Basic Format, One Author:

Author's Last Name, First Name. "Title of Article: Subtitle if Any." Name of Journal,

Volume Number, Issue Number, Publication date, pp. First Page

Number- Last Page Number if Given, DOI or URL (no https://).

2 Authors:

Author's Last Name, First Name and Author's Last Name, First Name. "Title of Article: Subtitle

if Any." Name of Journal, vol. Volume Number, no.  Issue Number, Date of Publication,

pp. First Page Number- Last Page Number if Given, DOI or URL (no https://).

Three or More Authors:

Author's Last Name, First Name, et al. "Title of Article: Subtitle if Any." Name of Journal, vol. Volume

Number, no. Issue Number, Date of Publication, pp. First Page Number- Last Page

Number if Given, DOI or URL (no https://).

Basic Format, No Author:

Note: Some databases are great resources for reference information. Many times, these kinds of articles will not have a specific author. When a work is published without an author’s name, begin the works-cited-list entry with the title of the work in quotation marks.

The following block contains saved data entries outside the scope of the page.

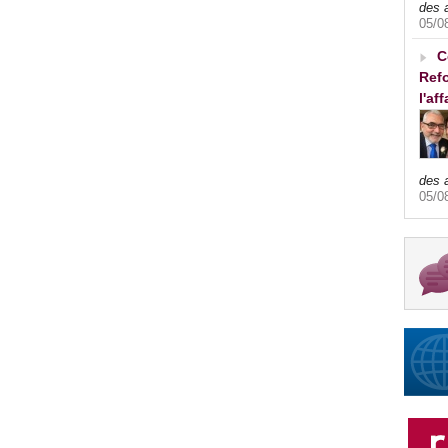
des 
05/0
C
Refo
l'af
des 
05/0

"Title of Article." Title of Source, Date, PP Page numbers(if any); Database, Link or URL. 

Example: 

“Python (Snake).” Funk & Wagnalls New World Encyclopedia, Jan. 2018, p. 1; EBSCOhost,

search.ebscohost.com/login.aspx?direct=true&AuthType=shib&db=funk&AN=

py158700&site=ehost-live.

Corporate/Organization as Author:

Note: For works created by a corporate author—an institution, a government body, or another kind of organization—list that entity as the author:

Example: 

United States, Department of Health and Human Services, Centers for Disease Control

and Prevention. "Controlling Mosquitoes at Home." Zika Virus, 

5 May 2016, www.cdc.gov/zika/prevention/controlling-mosquitoes-at-home.html.

No Date:

Note: Some of these entries will also lack a date of publication. Just leave the date out of the citation. You can add the word Accessed, followed by the Day Month (Shortened) Year the work was accessed/viewed if the item is subject to possible changes or as required by your instructor. 

Example: 

Accessed 6 Aug 2021.

One Author:

(Author Page Number(s)).

Parenthetical: This was clear to all (Duhigg p. 48).

Signal Phrase: Duhigg said in their writing...(4) 

Two Authors:

(Author Last Name and Author Last Name Page Number(s)).

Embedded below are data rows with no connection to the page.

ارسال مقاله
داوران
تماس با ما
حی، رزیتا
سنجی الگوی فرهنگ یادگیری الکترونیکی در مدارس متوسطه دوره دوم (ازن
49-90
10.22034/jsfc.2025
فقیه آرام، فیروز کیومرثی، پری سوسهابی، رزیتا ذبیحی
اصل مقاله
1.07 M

(Weber and Kelley 347-348).

 Three or More Authors:

(First authors last name et al. Page Number(s)).

(Stevens et al. 52).

Newspaper Articles

Note: When citing a newspaper article, it is preferred that the whole date of publication be used (Month, date, year). At the end, use the URL for the homepage of the newspaper, since the full URLs for news articles tend to change frequently.

Basic Format:

Author's Last Name, First Name. "Title of Article." Title of ​Newspaper, date, Page numbers/section.

Title of Database, URL (no http://)

Sandomir, Richard. "Eloise Greenfield, 92, Whose Books Illuminated The Lives of

Black People." New York Times, 27 Aug. 2021, p. B10(L). Gale General OneFile,

link.gale.com/apps/doc/A673347889/ITOF?u=lincclin_mcc&sid=bookmark

-ITOF&xid=c156a064. 

No Author: 

Note: If the author's name is not listed, begin the citation with the title of the newspaper article. For newspaper articles in print, no need to put the URL at the end.

 

"Title of Article." Title of Newspaper, Date, Page/Section Numbers. 

Example:

"Gateway to the West." San Diego Chronicles, 9 May 2021, pp B3-6. 

One Author: 

(Payne 57A-58A)

Two Authors: 

(Guide and Parker 45)

Three or More Authors:

(Feutre et al. 3) 

No Author:

For an article with no author cite the title or an abbreviation of the title. Any in text citation needs to match up with what is listed as the entry on the Work Cited page. 

"The show was the first of its kind in Atlanta..." ("Stories from the ATL" B32). 

No Page Numbers:

Often times newspapers or other media are online only and have no page numbers. In this case cite the author or title of the article but no page number. 

Example: 

"The wind was a high of 15 degrees NW" (Hooper).

Faith made note that "According to the office of the president..." 

DOIs

Digital Object Identifier (DOI):

A DOI, is a number given to some electronic content such as journal articles. This unique identifier links the article to the web. Therefore, it is very important to use a DOI when available instead of a URL because while URLs often change, the DOI will stay permanent.